Ещё в большей силе и сфере развернул свою эксплуататорскую деятельность консисторский секретарь Агафоник Радкевич.

Он прислан в Тамбовскую консисторию ещё при епископе Макарии; но всё Макарьевское время жил смирно,

тихо, неслышно, как будто и секретаря в консистории не было.

Макарий его совершенно игнорировал и к себе не допускал, всё делая и распоряжаясь в консистории чрез своего письмоводителя.

Нерасположение Макария к секретарю объясняли тем, что Макарий, поступив в Тамбов, хотел устроить в секретарской должности одного из профессоров семинарии и уже писал об этом в Петербург, откуда и обещали исполнить его желание.

Профессор этот, Павел Иванович Остроумов, секретарь правления семинарии. О нём много говорено выше. Он уже стал было готовиться к новой желанной им издавна должности. И вдруг получается известие, что в секретари назначен какой-то Радкевич.

Макарий крайне был недоволен, хоть и получил от самого обер-прокурора извинительное письмо, что он поступил вопреки желанию Макария, потому что не мог не исполнить предсмертной просьбы в это время умершего митрополита киевского Филарета о своём любимом письмоводителе Радкевиче – определить его в Тамбовскую консисторию секретарём.

Это обстоятельство, а может быть ещё и то, что Радкевич, как киевский, был известен Макарию, киевскому воспитаннику, по академии, как взяточник тёмный, каким проявил себя в Тамбове в Феофаново правление.

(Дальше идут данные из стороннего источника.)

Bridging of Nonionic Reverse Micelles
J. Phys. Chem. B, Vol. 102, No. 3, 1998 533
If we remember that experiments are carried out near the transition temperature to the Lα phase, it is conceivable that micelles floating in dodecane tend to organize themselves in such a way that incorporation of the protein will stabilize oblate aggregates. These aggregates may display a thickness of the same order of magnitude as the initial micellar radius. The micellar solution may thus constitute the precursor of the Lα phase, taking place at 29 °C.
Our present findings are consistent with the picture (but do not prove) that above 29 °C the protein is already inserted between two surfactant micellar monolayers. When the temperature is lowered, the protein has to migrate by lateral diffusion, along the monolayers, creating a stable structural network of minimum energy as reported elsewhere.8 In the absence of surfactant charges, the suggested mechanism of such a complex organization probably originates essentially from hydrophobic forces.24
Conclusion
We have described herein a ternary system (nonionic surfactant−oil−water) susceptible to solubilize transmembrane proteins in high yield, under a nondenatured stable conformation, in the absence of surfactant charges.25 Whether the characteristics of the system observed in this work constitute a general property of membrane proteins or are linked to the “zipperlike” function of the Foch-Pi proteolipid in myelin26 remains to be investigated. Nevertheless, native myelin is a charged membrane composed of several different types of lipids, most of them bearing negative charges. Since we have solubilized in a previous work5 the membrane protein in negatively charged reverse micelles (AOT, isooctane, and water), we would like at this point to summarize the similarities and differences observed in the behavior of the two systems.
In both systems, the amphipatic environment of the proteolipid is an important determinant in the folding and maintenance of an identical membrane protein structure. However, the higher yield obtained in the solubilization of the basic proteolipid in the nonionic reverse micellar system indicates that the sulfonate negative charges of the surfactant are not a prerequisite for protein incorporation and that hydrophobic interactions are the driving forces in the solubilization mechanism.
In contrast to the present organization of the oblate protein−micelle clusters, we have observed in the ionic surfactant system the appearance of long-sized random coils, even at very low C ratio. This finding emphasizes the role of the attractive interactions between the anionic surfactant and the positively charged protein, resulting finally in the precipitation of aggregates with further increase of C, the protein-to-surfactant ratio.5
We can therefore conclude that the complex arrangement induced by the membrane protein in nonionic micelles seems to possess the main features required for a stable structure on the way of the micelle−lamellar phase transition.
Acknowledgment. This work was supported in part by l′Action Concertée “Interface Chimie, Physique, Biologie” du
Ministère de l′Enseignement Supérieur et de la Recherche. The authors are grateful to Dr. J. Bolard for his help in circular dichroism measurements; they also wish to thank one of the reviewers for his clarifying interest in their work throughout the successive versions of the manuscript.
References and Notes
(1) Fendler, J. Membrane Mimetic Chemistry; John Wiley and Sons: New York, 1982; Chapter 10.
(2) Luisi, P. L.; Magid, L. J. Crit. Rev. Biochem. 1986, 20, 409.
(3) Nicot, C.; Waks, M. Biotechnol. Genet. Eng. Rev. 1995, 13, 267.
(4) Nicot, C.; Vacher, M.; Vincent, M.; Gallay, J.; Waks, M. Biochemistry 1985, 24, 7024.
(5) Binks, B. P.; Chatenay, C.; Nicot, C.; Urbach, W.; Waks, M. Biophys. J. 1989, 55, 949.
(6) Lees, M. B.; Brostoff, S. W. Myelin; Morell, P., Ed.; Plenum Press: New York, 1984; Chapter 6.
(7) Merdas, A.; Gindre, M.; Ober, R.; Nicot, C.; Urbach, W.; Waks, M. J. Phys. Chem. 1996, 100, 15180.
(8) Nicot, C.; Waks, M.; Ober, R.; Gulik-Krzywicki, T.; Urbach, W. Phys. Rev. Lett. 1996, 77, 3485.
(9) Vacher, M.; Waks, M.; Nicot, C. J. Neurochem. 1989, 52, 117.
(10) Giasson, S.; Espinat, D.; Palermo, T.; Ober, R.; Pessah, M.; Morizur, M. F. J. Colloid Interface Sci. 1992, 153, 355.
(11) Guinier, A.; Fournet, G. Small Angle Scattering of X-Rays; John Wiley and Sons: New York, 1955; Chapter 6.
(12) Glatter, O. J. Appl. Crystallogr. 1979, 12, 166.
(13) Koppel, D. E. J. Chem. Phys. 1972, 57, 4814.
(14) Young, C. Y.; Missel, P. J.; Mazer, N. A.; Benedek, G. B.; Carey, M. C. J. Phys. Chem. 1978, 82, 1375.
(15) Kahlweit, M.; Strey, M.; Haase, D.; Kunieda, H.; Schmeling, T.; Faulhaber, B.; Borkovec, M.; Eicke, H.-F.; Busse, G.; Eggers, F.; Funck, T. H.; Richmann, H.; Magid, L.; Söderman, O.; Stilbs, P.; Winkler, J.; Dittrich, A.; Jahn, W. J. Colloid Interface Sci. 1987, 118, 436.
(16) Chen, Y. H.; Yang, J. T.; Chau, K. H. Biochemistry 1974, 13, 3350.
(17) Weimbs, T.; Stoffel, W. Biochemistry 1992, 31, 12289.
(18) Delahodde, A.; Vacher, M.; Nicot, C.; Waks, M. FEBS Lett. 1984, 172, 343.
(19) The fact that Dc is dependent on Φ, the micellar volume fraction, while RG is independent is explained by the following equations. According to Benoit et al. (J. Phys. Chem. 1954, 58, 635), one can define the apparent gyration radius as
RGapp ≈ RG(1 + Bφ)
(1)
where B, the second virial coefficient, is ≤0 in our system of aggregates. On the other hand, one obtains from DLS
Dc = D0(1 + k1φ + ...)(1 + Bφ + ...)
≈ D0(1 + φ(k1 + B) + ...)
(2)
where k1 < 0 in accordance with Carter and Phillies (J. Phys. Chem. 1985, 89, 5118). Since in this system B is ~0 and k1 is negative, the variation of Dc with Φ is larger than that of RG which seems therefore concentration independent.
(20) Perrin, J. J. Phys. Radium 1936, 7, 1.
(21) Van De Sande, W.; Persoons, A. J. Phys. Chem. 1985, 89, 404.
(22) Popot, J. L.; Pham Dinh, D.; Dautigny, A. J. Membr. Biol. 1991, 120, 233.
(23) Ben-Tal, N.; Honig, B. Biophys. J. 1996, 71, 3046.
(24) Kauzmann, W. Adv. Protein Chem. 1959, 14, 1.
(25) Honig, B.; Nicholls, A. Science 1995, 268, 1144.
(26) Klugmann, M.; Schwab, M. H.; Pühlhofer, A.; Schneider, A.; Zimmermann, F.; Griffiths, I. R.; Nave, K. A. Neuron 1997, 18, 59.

Этот Радкевич, старый, одинокий холостяк, смотревший постоянно в землю, по наружности показывался кротким, благочестивым по-монашески, ходил усердно в церковь и молился подолгу на коленях, вслух, вздыхая и охая, и громко повторяя молитвы: Господи помилуй, Господи подай!.. Но душа его была чрезвычайно злая и хищная, хитрая и самолюбивая.

Он приехал в Тамбов с набранными уже в достаточном количестве деньгами в Киеве, под крылом старца митрополита Филарета. И, чтобы показать, что приехал он на секретарское место, слывшее тогда золотым дном, не для наживы – у него есть свои средства, – купил себе совершенно ненужный ему, одинокому, большой дом, и купил за большие деньги у нужного для него члена консистории, самого влиятельного и первого в ней протоиерея Ивана Андреевича Москвина, дядя которого поступил митрополитом в Киев, на место умершего Филарета, – это Арсений.

Иван Андреевич Москвин, о котором говорилось выше, очень рад был сбыть с рук дом, уже ветхий, который требовалось поправлять, и притом за большую цену, которой и никто бы ему не дал, и продал Радкевичу с таким удовольствием, что и Радкевич от того стал ему с тех пор милым человеком, чего Радкевичу и нужно было достичь, в своих видах служебной перспективы.

Когда для Радкевича страх Макария миновал, и настало бесстрашие маленького Феофана, он тихонько и легонько, понемногу и постепенно, но цепко и крепко идя всё вперёд неуклонно, наконец, забрал всё в консистории в руки, помимо которых ничто не могло входить, ни исходить из консистории.

Члены консистории были совершенно безгласны и бессильны, ходили в консисторию и сидели в ней за столом чистыми автоматами и истуканами, балагуря от скуки между собой, рассказывая о новостях и подписывая между разговорцем какие-то бумаги, невидимой рукой для них изготовленные, и затем преспокойно в урочный час расходились, чтобы опять в урочный час за тем же и сойтись завтра.

А невидимая рука секретаря работала преусердно.

В канцелярии он всех держал в струнку, и его боялись писцы и даже столоначальники, как строгого начальника.